More than anything else, Johnson has found stability off the course. He has two sons, Tatum, 6, and River, 3, with his longtime girlfriend Paulina.

"There's a lot of lonely time out there," Terrell said. "How you fill that time can either be a detriment or a help. Now, he has such a quality thing in his life. If he's not playing golf, he's taking them fishing, taking them to tennis lessons and picking them up from school. He's like a soccer dad."

According to Johnson, his two sons have helped him put golf into even greater perspective.

"It's different," he said. "Before me and Paulina had kids, golf was most important. Once you have a child, your perspectives change a lot. Now, my family's most important, and golf is next, or fits in there somewhere. But no matter what kind of day you have, whether you win or lose, you come home and your kids and Paulina, they're there. I win, my kids are really happy. If I don't, they're still really happy."

Having his brother on his bag has been a steadying force for him on the course, too. Austin was a pretty good golfer as a kid but largely gave up the sport to focus on basketball. After a four-year career at the College of Charleston, he was ready to take a job in pharmaceutical sales before his older brother called in late 2013.

Dustin's regular caddie, Bobby Brown, was unable to work at the Perth International in Australia because of the pending birth of his child. So Dustin asked Austin to go. They've been together ever since. Some caddies criticized the move because they didn't think Austin was qualified.

"A full-time caddie may see that as disrespect because they do hone their skills and work hard and put in the time," Terrell said. "For him to go with someone with no experience, I can see where that may appear like not appreciating a caddie's skill set. So they're going to be pissed about that and speak up about it. Who wouldn't want that bag? Some of that is envy."

Problem:
Answer these from the text about Dustin Johnson:
(a) What are the names and ages of Johnson's two sons?
(b) Which sport did Austin largely give up golf to focus on?
(c) Why was Bobby Brown unable to work at the Perth International?
The data has nothing to do with the work here.

Stored data:

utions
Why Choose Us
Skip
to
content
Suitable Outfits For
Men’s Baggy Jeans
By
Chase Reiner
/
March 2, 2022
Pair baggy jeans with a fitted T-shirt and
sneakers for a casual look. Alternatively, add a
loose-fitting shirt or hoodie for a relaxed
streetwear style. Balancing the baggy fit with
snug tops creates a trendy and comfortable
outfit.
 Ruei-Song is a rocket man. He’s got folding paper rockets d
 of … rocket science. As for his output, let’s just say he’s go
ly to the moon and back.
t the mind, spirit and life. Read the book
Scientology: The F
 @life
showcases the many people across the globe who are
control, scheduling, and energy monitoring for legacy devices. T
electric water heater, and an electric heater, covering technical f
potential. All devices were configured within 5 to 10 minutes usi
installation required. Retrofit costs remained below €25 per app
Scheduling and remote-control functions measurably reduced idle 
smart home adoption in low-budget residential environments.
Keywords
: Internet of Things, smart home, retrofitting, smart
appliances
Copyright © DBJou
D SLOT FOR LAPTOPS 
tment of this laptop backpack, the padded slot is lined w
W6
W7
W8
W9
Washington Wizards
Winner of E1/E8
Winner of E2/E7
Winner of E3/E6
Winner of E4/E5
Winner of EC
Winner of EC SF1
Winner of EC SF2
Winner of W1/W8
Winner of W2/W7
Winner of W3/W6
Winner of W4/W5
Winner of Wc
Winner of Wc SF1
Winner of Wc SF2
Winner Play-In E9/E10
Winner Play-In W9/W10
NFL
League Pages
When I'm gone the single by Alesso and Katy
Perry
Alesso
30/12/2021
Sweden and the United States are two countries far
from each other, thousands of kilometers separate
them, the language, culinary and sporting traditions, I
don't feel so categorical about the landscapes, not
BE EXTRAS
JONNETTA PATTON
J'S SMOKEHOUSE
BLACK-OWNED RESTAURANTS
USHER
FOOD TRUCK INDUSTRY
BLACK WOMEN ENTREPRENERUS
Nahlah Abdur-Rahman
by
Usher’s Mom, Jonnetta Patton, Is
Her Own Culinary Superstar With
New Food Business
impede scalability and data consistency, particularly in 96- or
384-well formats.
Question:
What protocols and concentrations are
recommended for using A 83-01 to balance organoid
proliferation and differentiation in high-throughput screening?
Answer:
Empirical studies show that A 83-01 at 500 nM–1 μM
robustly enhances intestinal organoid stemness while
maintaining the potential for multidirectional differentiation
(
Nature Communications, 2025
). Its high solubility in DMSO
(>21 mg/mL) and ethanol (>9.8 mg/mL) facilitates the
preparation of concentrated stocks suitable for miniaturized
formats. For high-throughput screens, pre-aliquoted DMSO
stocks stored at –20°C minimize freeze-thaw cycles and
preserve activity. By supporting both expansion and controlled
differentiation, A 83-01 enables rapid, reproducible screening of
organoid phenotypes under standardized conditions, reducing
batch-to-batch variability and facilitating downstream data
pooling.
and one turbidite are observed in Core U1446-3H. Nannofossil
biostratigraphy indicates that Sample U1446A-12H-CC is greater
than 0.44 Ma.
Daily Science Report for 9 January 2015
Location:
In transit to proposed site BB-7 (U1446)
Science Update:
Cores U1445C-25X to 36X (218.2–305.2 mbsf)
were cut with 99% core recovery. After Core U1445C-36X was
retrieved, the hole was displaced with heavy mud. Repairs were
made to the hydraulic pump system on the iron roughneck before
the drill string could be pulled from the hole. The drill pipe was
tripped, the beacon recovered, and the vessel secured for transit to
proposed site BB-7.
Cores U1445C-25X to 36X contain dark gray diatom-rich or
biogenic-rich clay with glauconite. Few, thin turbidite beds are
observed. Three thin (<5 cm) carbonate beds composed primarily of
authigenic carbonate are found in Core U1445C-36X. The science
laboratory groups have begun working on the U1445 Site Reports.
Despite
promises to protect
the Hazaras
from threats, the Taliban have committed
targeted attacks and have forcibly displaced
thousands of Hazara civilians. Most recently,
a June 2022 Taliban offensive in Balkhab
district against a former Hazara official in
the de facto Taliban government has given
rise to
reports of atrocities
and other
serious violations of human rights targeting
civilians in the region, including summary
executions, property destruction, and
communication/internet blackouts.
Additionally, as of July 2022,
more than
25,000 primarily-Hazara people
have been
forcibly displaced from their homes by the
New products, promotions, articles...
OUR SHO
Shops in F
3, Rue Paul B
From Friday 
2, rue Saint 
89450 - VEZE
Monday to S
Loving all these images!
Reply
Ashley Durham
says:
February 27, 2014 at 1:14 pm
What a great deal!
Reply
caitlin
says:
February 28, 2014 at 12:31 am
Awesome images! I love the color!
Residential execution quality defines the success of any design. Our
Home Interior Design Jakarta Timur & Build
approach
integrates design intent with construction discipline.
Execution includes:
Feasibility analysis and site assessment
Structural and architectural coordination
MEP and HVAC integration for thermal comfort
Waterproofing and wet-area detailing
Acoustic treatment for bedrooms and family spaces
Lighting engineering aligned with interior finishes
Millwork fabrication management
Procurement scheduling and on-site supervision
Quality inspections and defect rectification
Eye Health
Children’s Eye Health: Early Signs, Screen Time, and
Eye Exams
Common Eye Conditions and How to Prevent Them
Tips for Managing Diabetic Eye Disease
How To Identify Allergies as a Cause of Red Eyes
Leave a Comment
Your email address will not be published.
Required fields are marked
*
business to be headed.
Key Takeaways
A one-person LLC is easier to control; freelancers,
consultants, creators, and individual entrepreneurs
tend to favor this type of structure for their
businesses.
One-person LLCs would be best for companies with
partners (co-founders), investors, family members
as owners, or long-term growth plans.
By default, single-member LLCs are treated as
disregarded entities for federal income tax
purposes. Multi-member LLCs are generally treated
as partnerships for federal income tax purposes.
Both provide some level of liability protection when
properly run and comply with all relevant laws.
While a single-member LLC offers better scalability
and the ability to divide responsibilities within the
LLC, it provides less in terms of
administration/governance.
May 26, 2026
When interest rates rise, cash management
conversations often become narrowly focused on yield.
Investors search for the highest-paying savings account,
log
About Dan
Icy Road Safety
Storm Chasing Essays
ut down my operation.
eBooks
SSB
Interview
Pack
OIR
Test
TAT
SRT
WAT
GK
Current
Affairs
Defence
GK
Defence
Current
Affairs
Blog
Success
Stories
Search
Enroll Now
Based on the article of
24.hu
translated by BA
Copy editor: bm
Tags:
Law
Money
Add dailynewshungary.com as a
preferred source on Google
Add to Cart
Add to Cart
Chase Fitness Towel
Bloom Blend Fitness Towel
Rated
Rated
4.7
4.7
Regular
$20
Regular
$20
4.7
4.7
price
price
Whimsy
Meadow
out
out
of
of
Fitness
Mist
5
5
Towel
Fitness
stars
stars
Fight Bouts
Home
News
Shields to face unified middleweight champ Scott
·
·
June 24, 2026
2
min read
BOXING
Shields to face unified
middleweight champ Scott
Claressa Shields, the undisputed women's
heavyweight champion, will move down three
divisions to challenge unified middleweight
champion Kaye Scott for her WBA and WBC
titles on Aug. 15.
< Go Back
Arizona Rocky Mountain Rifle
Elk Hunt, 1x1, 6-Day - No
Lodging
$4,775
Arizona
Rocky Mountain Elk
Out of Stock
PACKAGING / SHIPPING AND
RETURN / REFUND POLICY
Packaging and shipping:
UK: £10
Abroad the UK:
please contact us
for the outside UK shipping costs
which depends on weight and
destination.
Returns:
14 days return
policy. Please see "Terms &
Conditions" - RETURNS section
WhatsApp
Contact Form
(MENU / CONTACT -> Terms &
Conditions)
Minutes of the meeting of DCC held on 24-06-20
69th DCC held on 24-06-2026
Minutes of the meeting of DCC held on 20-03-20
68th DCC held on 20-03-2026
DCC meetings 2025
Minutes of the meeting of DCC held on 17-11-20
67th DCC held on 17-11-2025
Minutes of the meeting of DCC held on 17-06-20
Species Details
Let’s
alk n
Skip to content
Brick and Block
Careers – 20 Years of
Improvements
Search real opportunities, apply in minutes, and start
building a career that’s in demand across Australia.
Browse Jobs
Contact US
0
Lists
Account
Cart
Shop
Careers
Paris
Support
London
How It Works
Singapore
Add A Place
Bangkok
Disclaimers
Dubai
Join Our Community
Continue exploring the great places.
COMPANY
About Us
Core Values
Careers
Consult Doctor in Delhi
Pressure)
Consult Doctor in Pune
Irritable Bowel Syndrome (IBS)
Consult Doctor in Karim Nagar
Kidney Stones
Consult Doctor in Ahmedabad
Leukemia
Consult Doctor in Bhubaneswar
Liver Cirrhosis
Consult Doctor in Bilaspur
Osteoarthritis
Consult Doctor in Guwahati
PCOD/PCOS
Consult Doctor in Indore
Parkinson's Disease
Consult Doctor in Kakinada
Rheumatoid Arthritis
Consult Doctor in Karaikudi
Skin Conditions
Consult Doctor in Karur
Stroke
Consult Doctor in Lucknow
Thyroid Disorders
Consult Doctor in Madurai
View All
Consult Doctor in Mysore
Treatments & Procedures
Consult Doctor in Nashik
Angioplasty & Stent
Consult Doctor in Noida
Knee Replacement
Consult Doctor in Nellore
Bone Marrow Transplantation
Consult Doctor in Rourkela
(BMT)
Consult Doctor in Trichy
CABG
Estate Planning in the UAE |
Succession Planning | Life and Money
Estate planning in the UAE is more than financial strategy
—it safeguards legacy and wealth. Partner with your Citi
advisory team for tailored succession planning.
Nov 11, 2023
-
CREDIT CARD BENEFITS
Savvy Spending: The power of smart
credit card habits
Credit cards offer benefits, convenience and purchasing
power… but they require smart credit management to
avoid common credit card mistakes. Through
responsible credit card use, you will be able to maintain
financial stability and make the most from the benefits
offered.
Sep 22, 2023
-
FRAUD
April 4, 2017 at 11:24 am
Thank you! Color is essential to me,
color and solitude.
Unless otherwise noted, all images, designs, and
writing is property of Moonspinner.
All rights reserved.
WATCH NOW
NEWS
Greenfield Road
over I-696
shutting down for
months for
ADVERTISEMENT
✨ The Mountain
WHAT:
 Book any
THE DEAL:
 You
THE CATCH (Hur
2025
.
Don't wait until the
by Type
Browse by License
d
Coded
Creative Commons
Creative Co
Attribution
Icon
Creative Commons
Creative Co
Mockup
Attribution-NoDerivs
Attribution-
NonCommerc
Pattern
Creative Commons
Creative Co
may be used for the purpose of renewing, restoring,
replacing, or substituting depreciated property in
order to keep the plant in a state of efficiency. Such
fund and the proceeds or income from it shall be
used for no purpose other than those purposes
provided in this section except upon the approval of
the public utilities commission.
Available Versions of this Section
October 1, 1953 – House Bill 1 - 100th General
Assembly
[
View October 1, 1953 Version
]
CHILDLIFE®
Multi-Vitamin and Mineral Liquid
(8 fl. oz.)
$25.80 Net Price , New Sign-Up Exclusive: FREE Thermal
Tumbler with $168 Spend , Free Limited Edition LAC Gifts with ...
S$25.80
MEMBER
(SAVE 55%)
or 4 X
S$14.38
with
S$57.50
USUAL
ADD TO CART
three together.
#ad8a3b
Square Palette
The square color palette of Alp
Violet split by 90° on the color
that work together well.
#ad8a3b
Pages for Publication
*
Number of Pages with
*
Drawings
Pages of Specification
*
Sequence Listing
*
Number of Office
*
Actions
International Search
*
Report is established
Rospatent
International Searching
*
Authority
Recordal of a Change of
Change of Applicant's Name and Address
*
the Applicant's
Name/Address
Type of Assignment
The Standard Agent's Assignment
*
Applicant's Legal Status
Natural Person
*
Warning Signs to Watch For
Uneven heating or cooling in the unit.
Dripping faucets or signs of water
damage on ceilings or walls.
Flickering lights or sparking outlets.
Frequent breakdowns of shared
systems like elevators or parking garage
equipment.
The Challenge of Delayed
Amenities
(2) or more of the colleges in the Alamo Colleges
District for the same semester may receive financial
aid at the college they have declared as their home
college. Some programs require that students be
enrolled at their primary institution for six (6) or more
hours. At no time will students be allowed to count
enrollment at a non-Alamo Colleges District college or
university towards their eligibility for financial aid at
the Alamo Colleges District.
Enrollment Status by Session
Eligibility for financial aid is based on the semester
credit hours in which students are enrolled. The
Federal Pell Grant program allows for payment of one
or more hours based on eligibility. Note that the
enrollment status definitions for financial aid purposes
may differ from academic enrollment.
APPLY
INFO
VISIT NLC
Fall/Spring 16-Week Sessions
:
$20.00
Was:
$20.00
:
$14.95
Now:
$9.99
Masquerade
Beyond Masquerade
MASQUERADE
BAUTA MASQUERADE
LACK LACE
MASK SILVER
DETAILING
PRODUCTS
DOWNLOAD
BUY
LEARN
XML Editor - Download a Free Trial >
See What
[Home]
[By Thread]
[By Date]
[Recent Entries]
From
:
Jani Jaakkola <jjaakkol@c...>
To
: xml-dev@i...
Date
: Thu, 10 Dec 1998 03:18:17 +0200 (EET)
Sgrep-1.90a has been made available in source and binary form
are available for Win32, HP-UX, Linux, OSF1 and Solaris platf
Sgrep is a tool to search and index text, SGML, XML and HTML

Expected answer:
(a) Tatum, 6, and River, 3.
(b) Basketball.
(c) Because of the pending birth of his child.